Artikel 12, vierde lid, is negatief geformuleerd. Waarom is dit het geval en dient dit artikel ook à contrario te worden toegepast? Moet het zo worden uitgelegd dat, zodra een bedrijf een vaste inrichting heeft in een ander land dan de plaats waar hij de zetel van zijn bedrijfsuitoefening heeft gevestigd, hij daar ter plaatse is gevestigd?

Artikel I, onderdeel F (artikel 13)

De wijziging in het eerste lid, onderdeel a, houdt in dat het tijdstip waarop de belasting verschuldigd wordt ter zake van die diensten niet langer gekoppeld is aan het uitreiken van de factuur door de buitenlandse ondernemer aan de Nederlandse afnemer, maar dat de belasting in die gevallen altijd verschuldigd wordt op het tijdstip waarop de dienst wordt verricht. De leden van de CDA-fractie willen in de eerste plaats graag van de regering weten wat de noodzaak is van deze wijziging ten opzichte van de huidige praktijk. Kan de regering aangeven in hoeverre het bedrijfsleven geëquipeerd is om aan dit nieuwe vereiste te voldoen? Hoe moet bijvoorbeeld worden gehandeld de volgende situatie: een in Duitsland gevestigde ondernemer levert enkele administratieve diensten aan een Nederlandse verzekeringsmaatschappij, waarbij de vergoeding afhankelijk is van het aantal feitelijk gewerkte uren. De dienst wordt eind maart 2010 afgerond, maar pas medio april 2010 gefactureerd.

In lid 1 onderdeel a wordt alleen gesproken over de BTW die is verlegd op basis van artikel 12 lid 2 van de Wet op de Omzetbelasting 1968 en niet over de BTW die is verlegd op basis van artikel 12 lid 3 van de Wet op de Omzetbelasting 1968 Een en ander betekent dat voor verlegde BTW op grond van artikel 12 lid 2 van de Wet op de Omzetbelasting 1968 een ander tijdstip van verschuldigdheid van toepassing is dan voor verlegde BTW op grond van artikel 12 lid 3 van de Wet op de Omzetbelasting 1968. Waarom heeft de regering er niet voor gekozen dit verschil op te heffen, aangezien dit op basis van de Richtlijn mogelijk is?

Voorts vragen genoemde leden zich af wat precies wordt bedoeld met de term «het tijdstip waarop de dienst wordt verricht»? Kan de regering aangeven hoe moet worden omgegaan met de situatie waarin op een factuur diensten zijn vermeld die op verschillende tijdstippen en in verschillende aangiftevakken plaatsvinden?

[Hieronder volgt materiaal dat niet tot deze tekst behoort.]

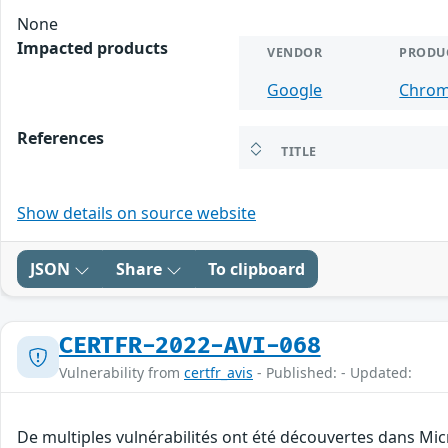
None
Impacted products
VENDOR
PRODU
Google
Chro
References
TITLE
Show details on source website
JSON
Share
To clipboard
CERTFR-2022-AVI-068
Vulnerability from
certfr_avis
- Published: - Updated:
De multiples vulnérabilités ont été découvertes dans Mic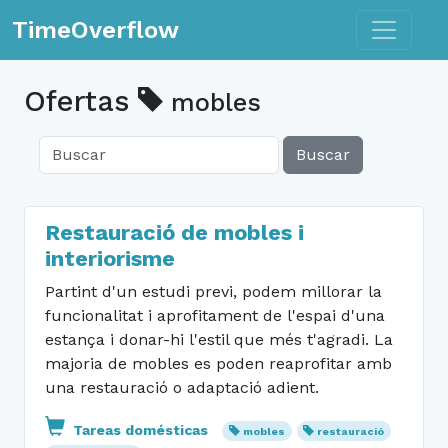
Toggle n
TimeOverflow
Ofertas
mobles
Buscar
Restauració de mobles i
interiorisme
Partint d'un estudi previ, podem millorar la
funcionalitat i aprofitament de l'espai d'una
estança i donar-hi l'estil que més t'agradi. La
majoria de mobles es poden reaprofitar amb
una restauració o adaptació adient.
Tareas domésticas
mobles
restauració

Welke gevolgen heeft dit voor de listing? Hoe wordt omgegaan met situaties waarin een dienst voor aanvang van het jaar 2010 wordt verricht doch de factuur in 2010 (of later) wordt opgesteld en uitgereikt?

De leden van de CDA-fractie vragen zich af hoe met het nieuwe tijdstip van verschuldigdheid in andere lidstaten wordt omgegaan.

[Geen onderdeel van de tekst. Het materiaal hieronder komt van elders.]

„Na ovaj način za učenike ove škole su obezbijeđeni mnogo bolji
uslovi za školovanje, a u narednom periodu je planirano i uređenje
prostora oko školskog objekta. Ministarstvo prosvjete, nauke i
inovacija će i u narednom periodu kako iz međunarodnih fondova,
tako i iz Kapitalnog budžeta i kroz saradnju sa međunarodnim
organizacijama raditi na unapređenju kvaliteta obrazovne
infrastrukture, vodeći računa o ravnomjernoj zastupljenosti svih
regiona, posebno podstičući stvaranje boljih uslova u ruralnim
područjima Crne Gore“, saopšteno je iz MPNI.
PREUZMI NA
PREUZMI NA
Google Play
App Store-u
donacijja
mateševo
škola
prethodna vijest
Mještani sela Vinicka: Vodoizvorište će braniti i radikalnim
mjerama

Artikel I, onderdeel I (artikel 31)

De drempels van de belastingbedragen waaronder geen teruggaaf wordt verleend zijn verhoogd van € 200 naar € 400 voor een tijdvak van ten minste drie maanden en van € 25 naar € 50 bij een tijdvak van een kalenderjaar of het resterende gedeelte van een kalenderjaar. Kan de regering deze verhogingen nader toelichten?

Artikel I, onderdeel I (artikel 32b)

Kan de regering aangeven in hoe uitwerking wordt gegeven aan de situatie waarin een buitenlandse onderneming in meer dan één andere lidstaat is gevestigd en/of vaste inrichtingen heeft? Op welke wijze wordt dan het land van vestiging bepaald?

Artikel I, onderdeel I (artikel 32d) en Artikel I, onderdeel I, (artikel 32e)

Een in een andere lidstaat gevestigde ondernemer kan ingevolge artikel 32e in Nederland alleen een teruggaafverzoek indienen, indien hij in de lidstaat van vestiging ook handelingen verricht die daar een recht op aftrek doen ontstaan. In artikel 32d is vastgelegd dat ondernemers die zijn gevestigd in een andere lidstaat op verzoek teruggaaf wordt verleend van de in Nederland geheven belasting ter zake van de aan hen als ondernemer verrichte leveringen van goederen en diensten dan wel ter zake van de door of voor hen verrichte invoer van goederen. Dit betekent dus dat het recht van buitenlandse EU-ondernemers op teruggaaf van BTW afhangt van het zowel het recht op aftrek dat deze ondernemers hebben in het land waarin zij zijn gevestigd als van het recht op aftrek in Nederland. Kan de regering aangeven hoe met deze problematiek wordt omgegaan? Zijn belastinginspecteurs voldoende op de hoogte van het recht op aftrek in andere EU-lidstaten? En hoe wordt hiermee in andere lidstaten omgegaan? Wordt op Europees niveau gewerkt aan een informatiepunt ten aanzien hiervan?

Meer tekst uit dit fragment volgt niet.